This post extends a conversation I began on 19 May 2010, titled testing the validity of complex systems.
My basic argument is that we simply too often assume that any topic we are studying is a complex system simply because we say so--regardless of the definition we are using.
Now I know that the definition of a complex system is encyclopedic, such that many definitions exist. And, of course, I am not arguing for a single standard by which all topics should be judged worthy of being called a complex system.
But, I am arguing that, regardless of the definition researchers use, they should have some way of testing their topic to see if and how it acts like a complex system.

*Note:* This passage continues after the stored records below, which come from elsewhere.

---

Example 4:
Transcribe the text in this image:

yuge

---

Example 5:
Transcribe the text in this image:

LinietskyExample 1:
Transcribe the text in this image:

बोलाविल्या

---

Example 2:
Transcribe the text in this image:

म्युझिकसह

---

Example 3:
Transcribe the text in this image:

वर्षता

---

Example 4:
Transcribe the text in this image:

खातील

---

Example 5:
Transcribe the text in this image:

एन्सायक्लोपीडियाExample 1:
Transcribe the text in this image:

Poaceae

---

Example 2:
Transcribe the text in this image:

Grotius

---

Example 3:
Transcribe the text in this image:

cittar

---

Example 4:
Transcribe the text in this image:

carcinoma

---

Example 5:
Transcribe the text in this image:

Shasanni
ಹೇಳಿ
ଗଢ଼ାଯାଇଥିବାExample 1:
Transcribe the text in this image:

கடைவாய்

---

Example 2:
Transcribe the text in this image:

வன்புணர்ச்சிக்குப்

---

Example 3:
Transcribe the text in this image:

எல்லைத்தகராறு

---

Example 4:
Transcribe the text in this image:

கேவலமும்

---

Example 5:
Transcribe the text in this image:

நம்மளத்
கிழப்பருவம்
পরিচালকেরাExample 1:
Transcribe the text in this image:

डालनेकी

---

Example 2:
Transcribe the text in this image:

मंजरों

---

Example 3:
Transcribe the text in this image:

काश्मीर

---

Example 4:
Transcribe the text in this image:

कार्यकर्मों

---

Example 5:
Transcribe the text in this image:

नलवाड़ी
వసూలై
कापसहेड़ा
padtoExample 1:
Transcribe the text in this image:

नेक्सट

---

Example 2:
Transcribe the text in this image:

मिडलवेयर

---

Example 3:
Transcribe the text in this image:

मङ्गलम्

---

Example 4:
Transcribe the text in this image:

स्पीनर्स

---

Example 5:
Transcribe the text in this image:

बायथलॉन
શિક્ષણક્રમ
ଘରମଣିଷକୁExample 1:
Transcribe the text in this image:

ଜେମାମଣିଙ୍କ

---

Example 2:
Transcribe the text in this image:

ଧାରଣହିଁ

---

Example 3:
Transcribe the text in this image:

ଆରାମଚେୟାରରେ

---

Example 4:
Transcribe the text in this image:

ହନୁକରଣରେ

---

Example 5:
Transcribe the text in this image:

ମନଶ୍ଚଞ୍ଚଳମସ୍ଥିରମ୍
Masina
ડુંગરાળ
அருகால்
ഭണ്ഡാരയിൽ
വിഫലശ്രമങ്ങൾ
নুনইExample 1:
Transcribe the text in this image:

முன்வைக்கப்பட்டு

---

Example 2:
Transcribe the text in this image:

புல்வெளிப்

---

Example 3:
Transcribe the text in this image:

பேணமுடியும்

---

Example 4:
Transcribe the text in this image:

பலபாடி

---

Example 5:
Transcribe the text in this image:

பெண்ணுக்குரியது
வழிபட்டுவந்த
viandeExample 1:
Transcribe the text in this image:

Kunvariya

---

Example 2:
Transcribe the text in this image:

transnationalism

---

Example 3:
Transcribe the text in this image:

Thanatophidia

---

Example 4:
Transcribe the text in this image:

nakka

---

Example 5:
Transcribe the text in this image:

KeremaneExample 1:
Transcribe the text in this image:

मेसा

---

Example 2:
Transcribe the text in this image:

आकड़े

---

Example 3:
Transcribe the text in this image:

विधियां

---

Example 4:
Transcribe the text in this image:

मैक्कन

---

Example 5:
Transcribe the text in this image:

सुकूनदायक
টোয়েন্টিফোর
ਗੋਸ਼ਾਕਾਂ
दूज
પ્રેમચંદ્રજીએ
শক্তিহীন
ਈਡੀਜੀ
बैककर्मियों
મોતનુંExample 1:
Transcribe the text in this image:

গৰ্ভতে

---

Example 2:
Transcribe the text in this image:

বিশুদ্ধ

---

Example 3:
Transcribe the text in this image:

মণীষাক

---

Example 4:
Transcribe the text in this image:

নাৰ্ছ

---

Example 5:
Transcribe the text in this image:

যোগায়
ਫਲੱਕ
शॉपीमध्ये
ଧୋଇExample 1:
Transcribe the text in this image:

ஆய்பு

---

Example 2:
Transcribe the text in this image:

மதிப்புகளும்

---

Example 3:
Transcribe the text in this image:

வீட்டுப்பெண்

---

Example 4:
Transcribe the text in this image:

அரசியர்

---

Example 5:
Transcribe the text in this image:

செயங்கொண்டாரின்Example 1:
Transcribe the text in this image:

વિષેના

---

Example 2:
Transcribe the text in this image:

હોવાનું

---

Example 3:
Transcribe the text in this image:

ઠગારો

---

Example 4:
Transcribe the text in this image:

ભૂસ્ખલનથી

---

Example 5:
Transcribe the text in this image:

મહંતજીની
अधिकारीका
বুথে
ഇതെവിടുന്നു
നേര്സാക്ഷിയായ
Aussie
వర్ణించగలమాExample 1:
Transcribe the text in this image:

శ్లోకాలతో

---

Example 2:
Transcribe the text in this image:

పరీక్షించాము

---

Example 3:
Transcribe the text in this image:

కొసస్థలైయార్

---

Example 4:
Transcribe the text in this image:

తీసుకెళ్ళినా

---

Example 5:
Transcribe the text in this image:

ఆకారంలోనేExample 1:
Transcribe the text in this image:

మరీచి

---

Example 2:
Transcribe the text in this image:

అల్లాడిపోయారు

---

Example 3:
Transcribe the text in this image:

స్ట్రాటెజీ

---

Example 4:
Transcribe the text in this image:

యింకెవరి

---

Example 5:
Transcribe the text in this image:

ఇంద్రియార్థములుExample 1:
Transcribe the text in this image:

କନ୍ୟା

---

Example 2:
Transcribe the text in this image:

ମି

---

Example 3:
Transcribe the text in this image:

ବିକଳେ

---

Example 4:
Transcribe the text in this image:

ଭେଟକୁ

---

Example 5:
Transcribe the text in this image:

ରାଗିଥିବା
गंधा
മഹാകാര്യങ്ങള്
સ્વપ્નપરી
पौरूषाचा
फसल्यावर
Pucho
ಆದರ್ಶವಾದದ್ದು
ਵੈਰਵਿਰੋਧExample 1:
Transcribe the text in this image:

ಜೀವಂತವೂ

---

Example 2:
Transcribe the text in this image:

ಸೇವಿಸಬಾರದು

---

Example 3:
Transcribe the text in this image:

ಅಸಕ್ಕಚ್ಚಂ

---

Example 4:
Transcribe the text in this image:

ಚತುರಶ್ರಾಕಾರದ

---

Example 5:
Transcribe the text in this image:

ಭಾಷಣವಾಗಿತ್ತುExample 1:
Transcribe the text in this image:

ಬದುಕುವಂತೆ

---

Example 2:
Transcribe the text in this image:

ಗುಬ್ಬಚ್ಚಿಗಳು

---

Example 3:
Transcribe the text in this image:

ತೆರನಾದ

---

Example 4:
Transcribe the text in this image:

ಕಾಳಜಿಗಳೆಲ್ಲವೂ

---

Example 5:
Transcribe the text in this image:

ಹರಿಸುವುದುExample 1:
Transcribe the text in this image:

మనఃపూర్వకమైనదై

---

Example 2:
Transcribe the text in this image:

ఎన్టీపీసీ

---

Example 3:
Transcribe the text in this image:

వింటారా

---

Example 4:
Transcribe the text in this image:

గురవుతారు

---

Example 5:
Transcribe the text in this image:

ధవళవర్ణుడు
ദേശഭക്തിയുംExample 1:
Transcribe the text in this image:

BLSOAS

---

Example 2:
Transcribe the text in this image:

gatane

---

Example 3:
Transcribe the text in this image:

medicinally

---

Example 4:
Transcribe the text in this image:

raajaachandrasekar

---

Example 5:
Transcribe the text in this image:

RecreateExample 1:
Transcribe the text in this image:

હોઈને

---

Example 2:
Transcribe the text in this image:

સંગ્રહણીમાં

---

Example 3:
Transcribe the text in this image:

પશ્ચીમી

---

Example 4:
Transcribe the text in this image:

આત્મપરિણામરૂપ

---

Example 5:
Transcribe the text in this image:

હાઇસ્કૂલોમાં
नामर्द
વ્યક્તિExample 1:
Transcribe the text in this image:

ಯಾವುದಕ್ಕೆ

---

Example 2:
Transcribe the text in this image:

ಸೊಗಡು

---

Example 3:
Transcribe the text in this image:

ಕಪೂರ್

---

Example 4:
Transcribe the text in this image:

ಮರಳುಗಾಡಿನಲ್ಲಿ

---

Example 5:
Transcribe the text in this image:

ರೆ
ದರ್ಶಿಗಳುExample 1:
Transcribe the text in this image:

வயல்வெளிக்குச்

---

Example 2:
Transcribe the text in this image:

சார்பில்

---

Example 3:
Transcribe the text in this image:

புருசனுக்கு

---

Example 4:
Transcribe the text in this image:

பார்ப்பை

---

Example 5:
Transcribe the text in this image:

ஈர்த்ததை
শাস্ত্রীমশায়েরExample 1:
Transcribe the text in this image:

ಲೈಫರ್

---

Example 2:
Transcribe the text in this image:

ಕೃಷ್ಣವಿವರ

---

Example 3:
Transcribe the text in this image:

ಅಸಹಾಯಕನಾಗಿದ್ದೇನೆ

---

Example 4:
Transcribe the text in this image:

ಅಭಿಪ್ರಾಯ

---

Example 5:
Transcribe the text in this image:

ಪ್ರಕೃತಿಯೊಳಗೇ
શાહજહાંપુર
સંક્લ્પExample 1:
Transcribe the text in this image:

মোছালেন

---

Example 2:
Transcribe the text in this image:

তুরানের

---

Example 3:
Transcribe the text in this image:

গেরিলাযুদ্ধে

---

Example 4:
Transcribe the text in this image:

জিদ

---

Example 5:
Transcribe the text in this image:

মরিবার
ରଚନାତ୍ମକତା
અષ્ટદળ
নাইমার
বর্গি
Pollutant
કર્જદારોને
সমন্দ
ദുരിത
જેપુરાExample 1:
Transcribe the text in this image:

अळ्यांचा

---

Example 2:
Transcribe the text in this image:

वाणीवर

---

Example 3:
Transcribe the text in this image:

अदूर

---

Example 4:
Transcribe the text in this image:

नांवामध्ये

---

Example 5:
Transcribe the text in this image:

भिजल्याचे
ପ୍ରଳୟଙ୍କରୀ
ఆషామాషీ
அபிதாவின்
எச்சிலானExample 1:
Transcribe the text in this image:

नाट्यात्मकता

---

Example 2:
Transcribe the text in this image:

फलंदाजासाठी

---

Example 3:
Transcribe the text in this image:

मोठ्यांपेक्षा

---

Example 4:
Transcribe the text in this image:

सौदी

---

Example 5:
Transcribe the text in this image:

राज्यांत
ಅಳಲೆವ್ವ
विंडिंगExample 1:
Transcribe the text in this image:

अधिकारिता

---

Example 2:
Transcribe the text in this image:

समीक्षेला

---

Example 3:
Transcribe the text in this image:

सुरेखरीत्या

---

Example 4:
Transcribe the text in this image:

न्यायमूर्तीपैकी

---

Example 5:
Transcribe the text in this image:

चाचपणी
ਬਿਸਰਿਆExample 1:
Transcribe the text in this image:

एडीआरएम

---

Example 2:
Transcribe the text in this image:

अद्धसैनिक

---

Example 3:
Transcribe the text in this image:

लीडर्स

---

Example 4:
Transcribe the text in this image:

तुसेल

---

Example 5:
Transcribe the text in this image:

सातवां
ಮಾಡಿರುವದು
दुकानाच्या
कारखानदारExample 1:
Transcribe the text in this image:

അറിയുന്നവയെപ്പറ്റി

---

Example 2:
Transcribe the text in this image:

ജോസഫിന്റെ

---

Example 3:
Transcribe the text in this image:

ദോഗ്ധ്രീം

For example, pretend one assumes that complex systems have the following characteristcs: they are self-organizing, emergent, operating near chaos, and agent-based. Definition in hand, one then goes out to study a local community, a formal organization or some social network. Before one begins, however, shouldn't there be some set of preliminary tests done; some sort of way to determine if what one is studying is actually self-organizing, emergent, etc? Related, what would one look for to determine if such characteristics exist? What tests would one use? What methods would be relevant to conduct these tests? And, what if one finds that one or more of these characteristics is lacking, or only exists in a modified form? What then?
Again, I am not saying that one test or definition fits all. But, I am saying that the definitions complexity scientst use to identify, model and study various topics as complex systems should have a bit more empirical rior. These definitions should be tested and held up to empirical validity and reliability. One should be able to talk intelligently about what one means when one is calling something a complex system.